I don't believe that it shouldn't be noticeable; not unless it's used an effect—one not meant to trick... but rather to enable a feature of the map; (like a hallway in Grimrock 1, that leads off the edge of the map—technically impossible in LoG1; but doable with teleporters).kelly1111 wrote: ↑Mon May 28, 2018 11:35 amI remeber playing a dungeon crawler where there was a sort of cirlce hallway and I didnt notice that everytime I turned a corner that I was teleported to another hallway ... and the more I turned the more options became available to travel too. This captivated me and stimulated my lust to explore more. Mind you... this only worked becouse the teleported was not noticable. In grimrock I havent achieved this... it is to me always noticable when you teleport. <--- anyone ever found a solution to this ?
It's the same with secret buttons. It is easy to make totally indistinguishable secret buttons that must be pressed to be found at all. This doesn't play very well however. It's much better to make the button obvious when looked for, but very easy to miss if unsuspected. LoG1 went so far as to make the tiniest secret button only visible when faced directly, and when seen from the right hand side of the wall; the depth of the bricks covers the button from the left hand side.
Why should it concern itself with that? The player has the time to play—or they wouldn't be playing. Playing is an end unto itself, and the game should never be beholden to the player for anything other than delivering a worthy challenge. If it takes them an hour to figure their way past one room—or three, or thirteen... it makes no difference; they were playing the game, and their progress is up to them.

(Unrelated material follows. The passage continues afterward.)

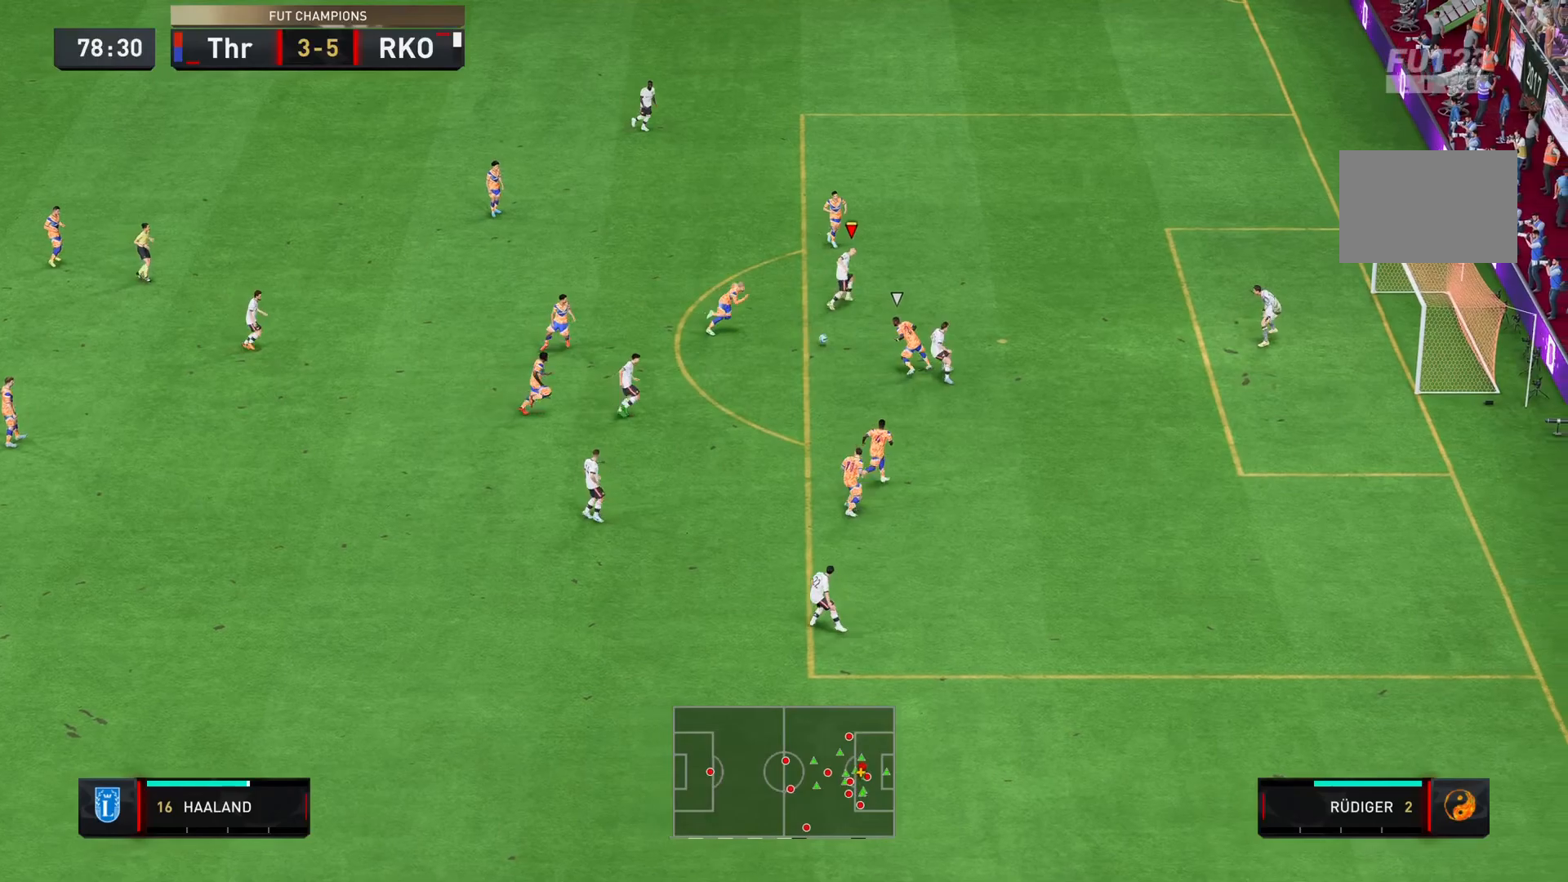
{"buttons": [], "left_stick": "down-right", "right_stick": "center", "events": [[84, "left_stick", "down-right"], [151, "SQUARE", "down"], [317, "SQUARE", "up"]]}
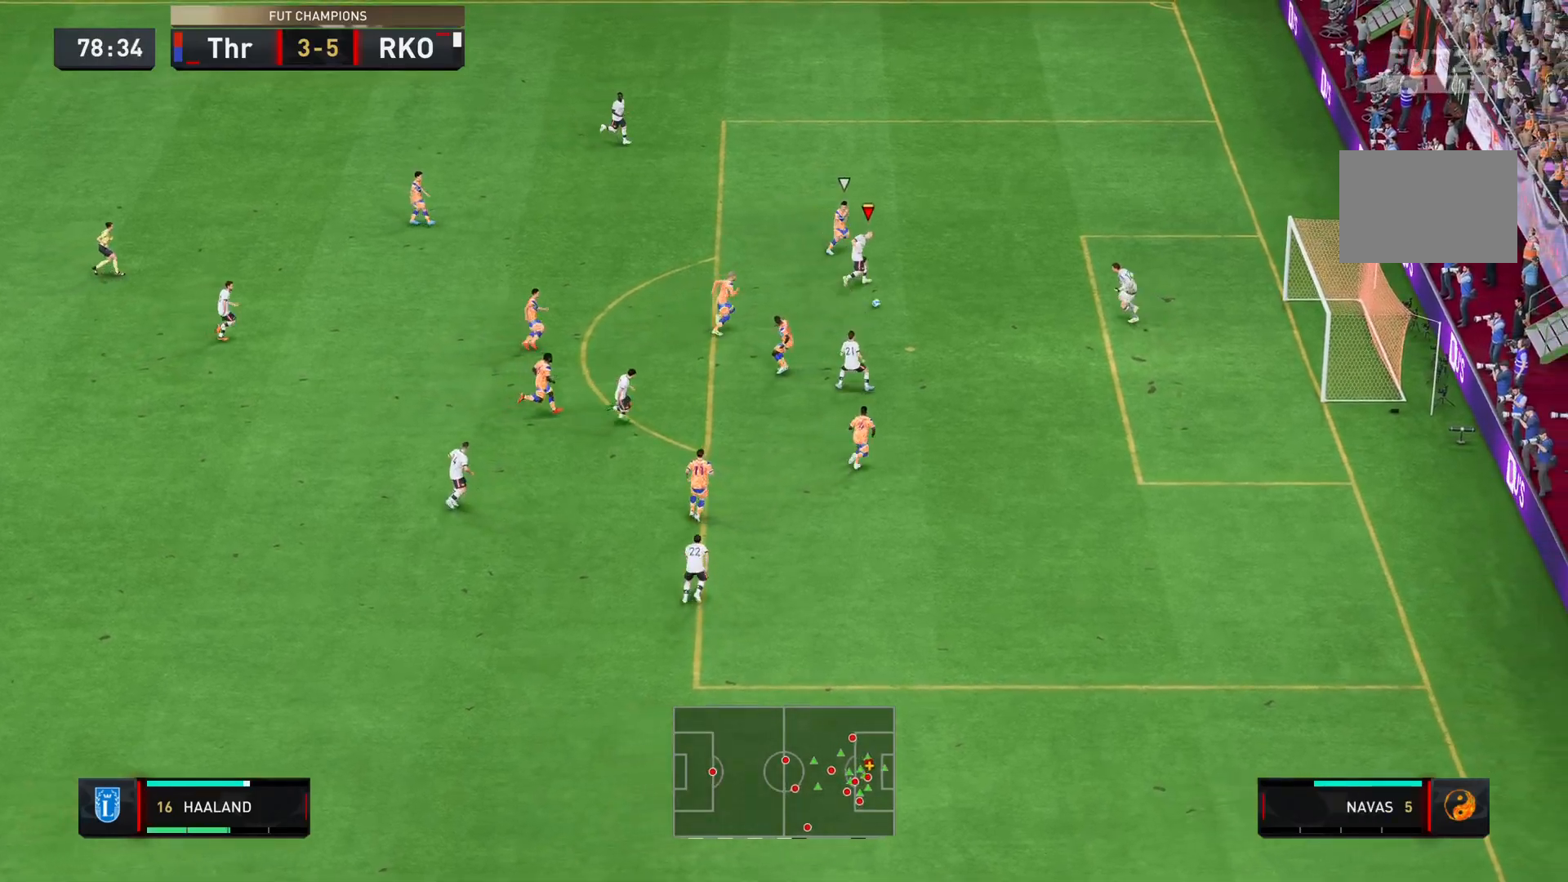
{"buttons": [], "left_stick": "down-right", "right_stick": "center"}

I get the impression that you mean that the game (the designers of it) should be concerned with ensuring that the player's have speedy progress, and that their surprises are only pleasant, amusing, and/or non-frustrating ones, but that doesn't work for me. That's like a diet of nothing but sugar—and one quickly gets sick of it. There needs to be a varying mix (including the bitter)... or it's intolerable mush.
*I am reminded of that scene somewhere in the Matrix films, where the Architect tells of their past failures... by making their virtual world a paradise—an unbelievable one that could never be accepted as realistic.